Het tweede punt betreft de bestedingskant. Van Elswijk heeft terecht gewezen op de verkeerde ‘systeem-terugkoppeling’ die ontstaat wanneer werkloosheid leidt tot uitkeringen die weer premies en hogere loonkosten betekenen. Hij is overigens niet de enige die hierop heeft gewezen. De ‘afwentelingsproblematiek’ is al jaren in CPB-modellen verwerkt. In het verleden bestond er ook een oplossing voor: dat de rijksoverheid een deel van de lasten van de sociale fondsen overnam. Deze oplossing betekent dat de lasten verschoven worden van arbeid naar hogere inkomens en leningen op de kapitaalmarkt. Dit is een stabiliserende terugkoppeling.

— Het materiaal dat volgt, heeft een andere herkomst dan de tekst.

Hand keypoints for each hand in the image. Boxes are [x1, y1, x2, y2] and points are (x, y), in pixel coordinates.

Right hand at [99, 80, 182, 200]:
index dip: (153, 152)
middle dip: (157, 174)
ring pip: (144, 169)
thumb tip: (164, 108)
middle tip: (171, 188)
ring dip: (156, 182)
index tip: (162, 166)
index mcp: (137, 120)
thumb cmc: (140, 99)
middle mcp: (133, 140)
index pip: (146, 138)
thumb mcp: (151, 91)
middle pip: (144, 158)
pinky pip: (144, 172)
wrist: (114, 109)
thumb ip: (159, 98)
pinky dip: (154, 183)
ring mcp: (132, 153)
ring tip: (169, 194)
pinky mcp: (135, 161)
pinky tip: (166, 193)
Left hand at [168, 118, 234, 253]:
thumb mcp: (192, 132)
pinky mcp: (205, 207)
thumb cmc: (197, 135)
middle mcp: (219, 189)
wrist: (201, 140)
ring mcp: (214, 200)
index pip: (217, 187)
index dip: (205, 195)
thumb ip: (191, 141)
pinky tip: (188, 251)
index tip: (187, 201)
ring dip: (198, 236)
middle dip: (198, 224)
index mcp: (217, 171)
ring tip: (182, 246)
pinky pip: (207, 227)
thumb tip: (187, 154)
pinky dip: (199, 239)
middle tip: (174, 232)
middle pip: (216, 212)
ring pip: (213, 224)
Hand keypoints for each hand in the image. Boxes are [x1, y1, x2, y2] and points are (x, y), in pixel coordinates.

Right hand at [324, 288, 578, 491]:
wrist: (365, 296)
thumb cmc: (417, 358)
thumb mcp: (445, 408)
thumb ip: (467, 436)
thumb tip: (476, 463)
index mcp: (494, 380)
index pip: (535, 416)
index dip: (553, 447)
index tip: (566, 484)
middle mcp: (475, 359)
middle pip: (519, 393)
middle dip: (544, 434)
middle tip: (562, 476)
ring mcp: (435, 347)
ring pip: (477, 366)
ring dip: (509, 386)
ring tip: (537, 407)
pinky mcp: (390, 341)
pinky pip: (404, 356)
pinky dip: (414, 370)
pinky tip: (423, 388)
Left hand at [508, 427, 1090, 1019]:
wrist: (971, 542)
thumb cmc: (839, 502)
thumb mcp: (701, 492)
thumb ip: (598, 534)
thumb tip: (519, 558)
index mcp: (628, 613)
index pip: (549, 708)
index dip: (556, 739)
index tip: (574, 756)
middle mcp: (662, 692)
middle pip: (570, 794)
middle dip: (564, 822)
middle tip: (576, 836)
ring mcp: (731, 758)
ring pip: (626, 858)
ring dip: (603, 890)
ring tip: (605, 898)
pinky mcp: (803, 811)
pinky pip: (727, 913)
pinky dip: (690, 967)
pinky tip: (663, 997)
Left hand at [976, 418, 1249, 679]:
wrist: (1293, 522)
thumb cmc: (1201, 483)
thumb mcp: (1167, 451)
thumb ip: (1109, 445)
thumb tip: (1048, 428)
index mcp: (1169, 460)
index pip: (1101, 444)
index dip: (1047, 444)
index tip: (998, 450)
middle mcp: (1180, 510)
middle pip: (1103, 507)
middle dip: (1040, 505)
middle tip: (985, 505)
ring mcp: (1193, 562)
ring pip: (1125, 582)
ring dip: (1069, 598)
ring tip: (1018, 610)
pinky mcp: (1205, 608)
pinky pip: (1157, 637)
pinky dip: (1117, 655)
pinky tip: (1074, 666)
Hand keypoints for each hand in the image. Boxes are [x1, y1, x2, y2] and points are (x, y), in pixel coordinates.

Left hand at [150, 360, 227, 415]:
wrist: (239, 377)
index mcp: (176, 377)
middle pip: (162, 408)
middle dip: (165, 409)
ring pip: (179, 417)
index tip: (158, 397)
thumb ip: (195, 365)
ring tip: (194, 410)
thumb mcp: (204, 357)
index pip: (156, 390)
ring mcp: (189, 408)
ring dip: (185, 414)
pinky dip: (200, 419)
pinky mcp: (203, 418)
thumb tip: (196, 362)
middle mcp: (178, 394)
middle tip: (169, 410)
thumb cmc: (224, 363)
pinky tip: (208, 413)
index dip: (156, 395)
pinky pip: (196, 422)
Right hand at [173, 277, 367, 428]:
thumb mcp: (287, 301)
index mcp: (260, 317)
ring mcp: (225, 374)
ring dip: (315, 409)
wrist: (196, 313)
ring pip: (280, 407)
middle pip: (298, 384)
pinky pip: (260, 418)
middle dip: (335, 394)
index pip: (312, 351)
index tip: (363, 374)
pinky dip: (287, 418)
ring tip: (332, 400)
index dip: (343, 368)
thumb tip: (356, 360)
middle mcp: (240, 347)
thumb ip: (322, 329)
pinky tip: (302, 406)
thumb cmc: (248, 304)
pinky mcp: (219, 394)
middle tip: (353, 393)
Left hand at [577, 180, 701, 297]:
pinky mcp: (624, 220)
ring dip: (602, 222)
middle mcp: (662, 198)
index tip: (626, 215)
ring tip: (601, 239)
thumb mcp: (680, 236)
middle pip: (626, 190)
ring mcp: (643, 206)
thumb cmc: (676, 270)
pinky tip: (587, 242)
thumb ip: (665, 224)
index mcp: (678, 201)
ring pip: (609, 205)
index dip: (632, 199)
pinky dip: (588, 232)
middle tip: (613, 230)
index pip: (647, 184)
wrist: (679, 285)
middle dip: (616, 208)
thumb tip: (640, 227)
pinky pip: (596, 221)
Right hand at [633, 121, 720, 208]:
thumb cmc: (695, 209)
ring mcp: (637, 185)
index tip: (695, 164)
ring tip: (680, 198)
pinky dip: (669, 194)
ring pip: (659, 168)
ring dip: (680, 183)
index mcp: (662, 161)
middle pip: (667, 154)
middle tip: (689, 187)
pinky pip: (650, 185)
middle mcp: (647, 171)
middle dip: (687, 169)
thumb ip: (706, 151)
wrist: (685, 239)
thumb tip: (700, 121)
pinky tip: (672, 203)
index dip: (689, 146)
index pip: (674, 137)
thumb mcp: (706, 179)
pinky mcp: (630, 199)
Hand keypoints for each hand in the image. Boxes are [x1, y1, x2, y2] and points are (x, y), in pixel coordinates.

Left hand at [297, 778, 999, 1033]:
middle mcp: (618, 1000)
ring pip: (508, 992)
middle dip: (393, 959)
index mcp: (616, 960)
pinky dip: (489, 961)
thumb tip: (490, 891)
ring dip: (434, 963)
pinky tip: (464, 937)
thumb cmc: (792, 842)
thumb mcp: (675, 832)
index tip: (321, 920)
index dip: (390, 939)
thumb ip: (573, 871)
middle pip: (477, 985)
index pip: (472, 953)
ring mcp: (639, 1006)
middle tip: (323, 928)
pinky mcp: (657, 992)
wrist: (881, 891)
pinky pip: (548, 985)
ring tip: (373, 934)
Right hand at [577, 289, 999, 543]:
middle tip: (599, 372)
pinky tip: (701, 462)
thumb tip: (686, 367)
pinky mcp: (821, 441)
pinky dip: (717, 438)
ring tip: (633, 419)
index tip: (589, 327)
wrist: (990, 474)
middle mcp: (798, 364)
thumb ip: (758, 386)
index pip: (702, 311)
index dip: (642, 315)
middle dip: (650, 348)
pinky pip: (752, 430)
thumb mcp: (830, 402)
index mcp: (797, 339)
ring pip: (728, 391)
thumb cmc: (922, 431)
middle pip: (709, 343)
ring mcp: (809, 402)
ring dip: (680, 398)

Waarom past de overheid die terugkoppeling niet meer (zo intensief) toe ? Van Elswijk geeft als reden dat de terugkoppeling ‘macro’ niet meer zou werken - en hij verbindt daaraan de conclusie dat de koppeling daarom ‘micro’ moet worden toegepast.
In mijn analyse is de overheid echter om een andere reden in de problemen is gekomen. Door de verkeerde visie t.a.v. de marginale tarieven, en samenhangend daarmee de achterblijvende indexatie van de belastingvrije voet, liepen de werkloosheid en daarmee de overheidstekorten hoog op, en werd het niet meer aantrekkelijk gevonden om de tekorten van de sociale fondsen te financieren.
Nu via mijn analyse de oplossing voor het probleem van
de belastingvrije voet en het marginaal tarief gevonden is, ontstaat wel
weer de mogelijkheid van bovengenoemde macro-economische ‘systeem-terugkoppeling’.
Het probleem is daarmee gelost. Het is niet nodig Van Elswijks oplossing
te gebruiken, tenzij je opnieuw wilt oplossen wat reeds is opgelost.
Het cruciale punt is: Wat zijn de oorzaken van de massale werkloosheid van de laatste 25 jaar ?
Voor Van Elswijk is het vooral bovengenoemde ‘systeem-terugkoppeling’. E.e.a. brengt hem ertoe ook verschillende premietarieven per bedrijfstak te accepteren. Zijn model betreft vooral de lastenverdeling tussen kapitaal en arbeid. (Dat laatste bestrijdt hij, maar met cumulatie van alle doorwerkingen komt het daar toch op neer.)
In mijn analyse gaat het om een onjuiste toedeling van
lasten binnen (heterogene) arbeid. De differentiatie van premies naar bedrijfstak
is een wanproduct, want het gaat om differentiatie naar verdiencapaciteit
per persoon. In mijn analyse zit de echt belangrijke systeem-terugkoppeling
in het bestuurlijk proces, en wel in een verkeerde besluitvormingsstructuur
van de Trias Politica waarin geen plaats is voor de noodzakelijke rol van
een Economisch Hof. Zo heeft Nederland slechts een gemankeerd Centraal
Planbureau. In alle landen leidt deze verkeerde structuur vroeg of laat
tot breidel van de wetenschap binnen het mistige spel van politici, bureaucraten
en belangengroepen.
Had ik nog op het CPB gewerkt, dan had Nederland het bovengestelde antwoord op het Plan van Elswijk denkelijk eerder op schrift uitgewerkt te zien gekregen. Niet ontoevallig komt het er nu pas van dat ik mijn analyse vertaal in een directe reactie op dit plan. Naar mijn mening had Van Elswijk overigens ook wel zelfstandig de betekenis van mijn werk voor zijn analyse mogen inzien en aangeven. In de loop der jaren heb ik hem zelfs zo’n drie keer ontmoet, en hij heeft mijn boek in handen gehad ook al verwijst hij er niet naar. Van Elswijk en het CPB zijn hier eigenlijk aan elkaar gewaagd. De hele gang van zaken is moeizaam, en wat mij betreft wederom een voorbeeld van een verkeerde gespreksstructuur met een nadelig gevolg voor de integriteit van de wetenschap en de werkloosheid.